AI and RTO are wonderful tools to get rid of workers with little short-term hassle or expense. If things go pear shaped in 6 months, it’ll be somebody else’s fault…. Going to suck being in a world of brittle, bloated software that few (if any) know how to fix without regenerating entirely new code by asking with a changed prompt.
Save your old machines that run old software. Use them to debug virtual machines that will let you continue. Or, reduce the software overhand of your business as much as possible to minimize damage.
The idea that AI will replace programmers has been around since the emergence of AI. I do not know what the future holds. But I know that using in AI in software engineering reduces productivity by almost 20%. My point is, one tries to distinguish fact from opinion.
Source: https://arxiv.org/abs/2507.09089
"The idea" is one thing, seeing it concretely, seeing companies laying off 40% of workers or losing 20% in a stock exchange session is another.
> But I know that using in AI in software engineering reduces productivity by almost 20%.
So why are these companies losing billions in a few months?!
Are the big hedge funds stupid or is a pre-print not considered reliable?
One thing has always been constant throughout, though: It's always about the stock market.
Yes, but this has a real effect on the economy. Additionally, it's not solely related to the stock market. Look at the announcement from Bloc yesterday about cutting 40% of their workforce due to AI (in example), or the memory shortage due to AI datacenters on the other side.
I have the same feeling but i don't think its a change that you observed in 3 months. Rather its different people's opinions being highlighted at different times.
What is a bit irrational is something I have noticed - that the same people claim that AI is both a bubble but also fear job losses from AI. But also think that the billionaires get rich out of this.

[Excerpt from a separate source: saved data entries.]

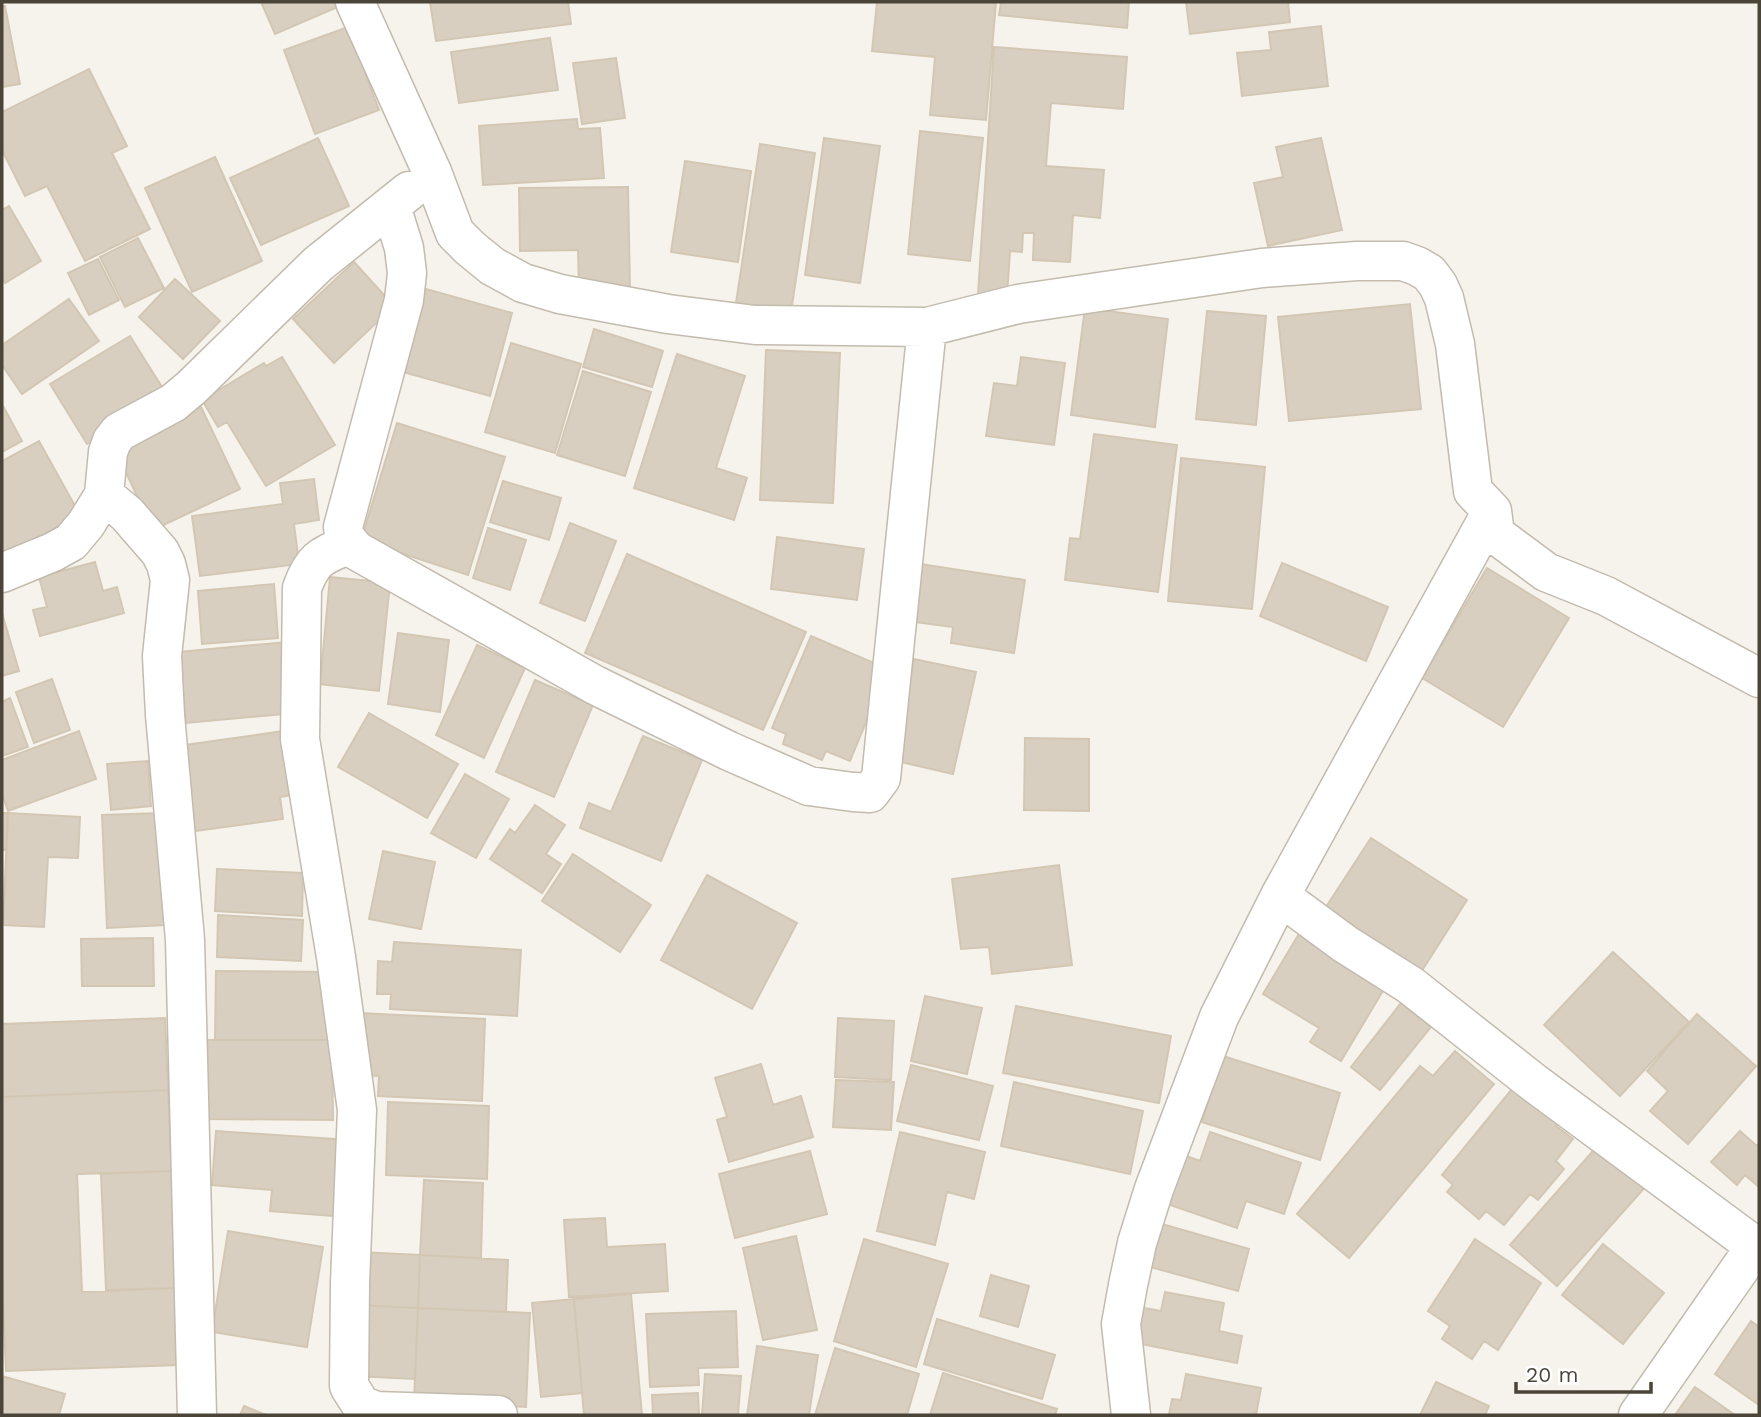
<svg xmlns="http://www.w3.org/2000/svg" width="1761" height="1417" font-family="'Work Sans',sans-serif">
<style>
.building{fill:#d8cfc1;stroke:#d3c7b4;stroke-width:2}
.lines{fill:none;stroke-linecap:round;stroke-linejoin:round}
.minor-casing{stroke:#c2bbae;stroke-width:41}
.minor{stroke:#fff;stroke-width:38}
</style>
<rect width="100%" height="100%" fill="#f6f3ec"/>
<path class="building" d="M261 2H338L340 6 275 34Z
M430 2H568L571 24 436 41Z
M877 2H996L986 120 930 115 935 57 872 51Z
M1001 2H1129L1127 28 999 15Z
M1186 2H1288L1290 22 1190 34Z
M2 6H5L20 84 2 87Z
M1321 26 1328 86 1242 96 1237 53 1271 50 1269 32Z
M348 27 379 110 315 134 284 50Z
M550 38 558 90 459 103 451 52Z
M994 47 1127 57 1123 109 1051 103 1046 166 1104 170 1100 218 1073 215 1070 262 1033 260 1034 233H1023L1022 252 1010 251 1007 296 978 294Z
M616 58 625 118 582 124 573 63Z
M89 69 127 146 112 153 150 229 85 261 47 186 25 196 2 150V112Z
M577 119 578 129 600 128 604 178 483 185 479 126Z
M920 131 983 138 970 261 908 254Z
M318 138 349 206 261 245 230 178Z
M824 138 880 146 860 283 805 275Z
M1321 138 1342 230 1268 246 1254 183 1283 177 1276 147Z
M760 144 815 153 791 312 736 303Z
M215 157 262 261 192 292 145 188Z
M685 161 751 171 738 262 671 252Z
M628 187 630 289 579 290 578 250 520 251 519 188Z
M9 206 41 261 5 283 2 278V210Z
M138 238 164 288 125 307 100 257Z
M98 259 119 300 89 315 68 273Z
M354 262 394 306 334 363 293 319Z
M175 279 220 321 183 359 139 317Z
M426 289 512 313 490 396 403 372Z
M69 299 99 341 22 394 2 365V345Z
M1410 304 1421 409 1289 421 1278 317Z
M1085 308 1168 319 1155 427 1071 415Z
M1207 311 1266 316 1256 425 1196 419Z
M594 329 663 351 652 387 583 367Z
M130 336 167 395 87 444 50 384Z
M511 343 581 364 555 453 485 432Z
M766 350 840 353 833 503 760 500Z
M677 354 745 376 716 468 747 478 734 520 634 488Z
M282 357 335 445 266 486 227 422 218 427 202 400 264 363 266 366Z
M1021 357 1065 363 1054 445 986 436 994 383 1017 386Z
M583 371 651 392 625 476 557 455Z
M2 404 22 441 2 452Z
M201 407 240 489 153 530 114 447Z
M397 423 505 457 468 575 361 540Z
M1094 434 1177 445 1158 592 1065 580 1070 538 1080 539Z
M39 441 80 515 2 557V461Z
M1181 458 1265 467 1252 609 1168 601Z
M314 479 319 520 294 524 299 564 200 576 192 516 283 504 280 483Z
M503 481 561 498 549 540 490 522Z
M570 523 616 541 585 621 540 603Z
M488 528 526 540 510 590 473 578Z
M777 537 864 549 857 600 771 589Z
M627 554 806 632 763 730 585 653Z
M95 562 103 591 117 587 124 613 40 636 33 610 47 607 39 577Z
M914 563 1025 580 1014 653 951 643 953 627 906 621Z
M1282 563 1388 607 1366 661 1260 616Z
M1487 568 1569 618 1503 727 1422 678Z
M330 577 390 583 379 691 320 684Z
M274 584 278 638 202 644 198 591Z
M2 613 19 671 2 676Z
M398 633 449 640 440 712 388 704Z
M811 636 888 669 850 761 826 751 822 760 783 744 786 734 772 728Z
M287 642 294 713 186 723 179 652Z
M477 645 525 668 484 758 436 735Z
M914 659 976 672 953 774 892 760Z
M52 679 70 730 34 743 16 692Z
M535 680 593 705 554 797 496 772Z
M10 698 28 747 2 756V702Z
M369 713 458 764 427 818 338 767Z
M79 731 96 779 8 811 2 794V760Z
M284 731 293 795 280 797 283 819 195 831 184 745Z
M643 736 702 760 661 861 580 828 589 803 611 812Z
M1025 738 1089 739V811L1024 810Z
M148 761 151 806 111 810 107 764Z
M465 774 509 799 476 858 431 833Z
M535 805 565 825 546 854 561 864 542 893 490 859 510 829 515 833Z
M2 813H8L6 850H2Z
M8 813 80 817 78 858 48 857 44 927 3 925Z
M160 813 165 925 107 928 102 815Z
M1371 838 1467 900 1421 972 1324 910Z
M383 851 435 862 421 929 369 919Z
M573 854 651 905 620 952 542 901Z
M1059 865 1072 965 992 974 989 947 961 949 952 879Z
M217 869 303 873 302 916 215 911Z
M707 875 797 923 752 1009 661 960Z
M218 915 303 920 301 961 217 957Z
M1300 932 1387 984 1341 1061 1310 1042 1319 1028 1263 994Z
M153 938 154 986H82L81 939Z
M394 942 521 950 517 1016 390 1009 391 994H377L378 961 392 962Z
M1613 952 1689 1022 1620 1096 1544 1025Z
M216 971 332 972V1040H215Z
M925 996 982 1008 967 1074 911 1061Z
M1401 1003 1431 1027 1380 1090 1351 1067Z
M1016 1006 1171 1036 1159 1103 1003 1073Z
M358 1013 485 1019 482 1101 378 1096 379 1076 356 1075Z
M1697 1014 1756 1066 1688 1144 1650 1111 1668 1091 1647 1071Z
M165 1018 168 1090 2 1097V1024Z
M838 1018 894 1021 891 1080 835 1077Z
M206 1040H332L333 1120 207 1119Z
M1455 1051 1494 1084 1349 1258 1297 1214 1420 1066 1433 1076Z
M1223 1056 1340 1093 1320 1160 1202 1122Z
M761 1064 773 1105 801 1096 813 1137 729 1162 717 1120 727 1117 715 1078Z
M911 1065 993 1086 979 1140 897 1121Z
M836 1080 894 1082 891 1130 833 1127Z
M1014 1082 1143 1111 1130 1174 1001 1146Z
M1512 1089 1529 1103 1535 1095 1563 1118 1556 1126 1573 1139 1556 1161 1564 1169 1538 1200 1530 1194 1504 1225 1486 1211 1479 1219 1447 1192 1453 1185 1442 1175Z
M168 1090 172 1171 77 1174 82 1292 177 1288 180 1365 6 1371 2 1275V1097Z
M388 1102 489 1106 487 1179 386 1175Z
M216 1131 349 1140 345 1217 270 1211 272 1190 212 1185Z
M1740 1131 1757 1146 1759 1144V1187L1745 1175 1737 1185 1711 1162Z
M900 1132 985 1152 974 1199 947 1192 935 1245 877 1231Z
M1210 1132 1301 1163 1284 1214 1246 1201 1237 1228 1167 1204 1184 1155 1200 1161Z
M1600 1143 1647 1185 1557 1286 1510 1245Z
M810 1151 827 1214 735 1238 719 1174Z
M172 1171 177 1288 106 1290 101 1174Z
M424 1180 483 1183 481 1258 420 1255Z
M605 1218 607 1247 665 1244 668 1291 569 1297 564 1220Z
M1155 1222 1249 1249 1238 1291 1143 1265Z
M228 1231 323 1247 307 1347 212 1332Z
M796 1236 817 1330 763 1340 743 1248Z
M864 1239 948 1264 916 1367 834 1341Z
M1475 1239 1541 1283 1498 1350 1484 1341 1472 1359 1442 1339 1450 1326 1428 1311Z
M1603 1244 1664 1293 1623 1344 1562 1295Z
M359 1252 420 1255 418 1308 357 1305Z
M420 1255 508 1260 506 1312 418 1308Z
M991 1275 1029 1286 1018 1327 980 1316Z
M1165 1292 1224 1303 1219 1331 1242 1336 1237 1363 1126 1341 1133 1306 1161 1311Z
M631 1294 642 1415H584L574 1299Z
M574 1299 582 1393 541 1397 532 1303Z
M357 1305 418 1308 415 1379 354 1376Z
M418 1308 530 1313 526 1407 414 1401Z
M736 1311 738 1367 698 1368 699 1385 650 1387 646 1314Z
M937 1319 1055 1355 1042 1399 924 1364Z
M1751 1321 1759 1327V1405L1715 1374Z
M757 1346 818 1355 809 1415H747Z
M835 1348 919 1374 907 1415H815Z
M943 1373 1057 1409 1055 1415H930Z
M705 1374 741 1376 738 1415H702Z
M1186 1374 1261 1388 1256 1415H1169L1172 1399 1181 1400Z
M2 1376 65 1394 59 1415H2Z
M1436 1382 1489 1406 1485 1415H1420Z
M1695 1387 1735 1415H1675Z
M698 1393 699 1415H653L652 1395Z
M244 1406 266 1415H240Z"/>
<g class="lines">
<defs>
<path id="minor" d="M355 2 432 172 455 233 470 248 492 266 523 283 560 294 668 314 755 325 927 327 1018 304 1262 268 1357 261H1403L1417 266 1429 273 1438 285 1444 298 1455 344 1473 491 1492 511 1495 534 1546 572 1606 596 1759 678
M391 206 404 248 407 273 404 300 343 527C344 538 350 544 357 551L595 685 729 751 809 786 853 792 870 793 881 778 927 327
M104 495 127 514 160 552 166 564 170 580 162 656 165 715 185 940 197 1415
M350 544C321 556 313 558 302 588L300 739 336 957 357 1110 350 1283 349 1386 361 1405 376 1411 498 1415
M2 573 53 552 71 542 86 524 104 495 108 452 112 441 119 432 173 403 191 388 318 264 409 191
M1280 896 1345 944 1410 985 1533 1082 1759 1249
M1131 1415 1121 1324 1128 1285 1137 1243 1154 1189 1219 1017 1280 896 1492 511
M1638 1415 1755 1247"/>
</defs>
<use href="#minor" class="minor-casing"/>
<use href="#minor" class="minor"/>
</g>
<rect width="1761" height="1417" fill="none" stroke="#4b4439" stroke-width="7"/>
<path d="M1516 1382v10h135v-10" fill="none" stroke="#4b4439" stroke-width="3.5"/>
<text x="1526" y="1382" font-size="21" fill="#4b4439" stroke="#ffffff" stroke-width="5" paint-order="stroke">20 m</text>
</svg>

How all of these things can happen together, I don't know.
Its just likely that people can't deal with uncertainty and fear change - they would resort to opposing change with arguments from all dimensions even if they contradict eachother.
> [...] the same people claim that AI is both a bubble but also fear job losses from AI. But also think that the billionaires get rich out of this. How all of these things can happen together, I don't know.
One can believe the thing is a bubble, while also acknowledging the existential fear that if it isn't, then it might come and basically ruin your life. It's a balancing scale, and one side is weighted much more heavily than the other. Plus, as we've already seen, some executives are really jumping on the bandwagon and using AI as an excuse for massive layoffs, and finding a job in the current market unless you're particularly valuable is difficult.
So in that last case, AI can be a useless bubble that takes your job anyway because of trigger-happy CEOs.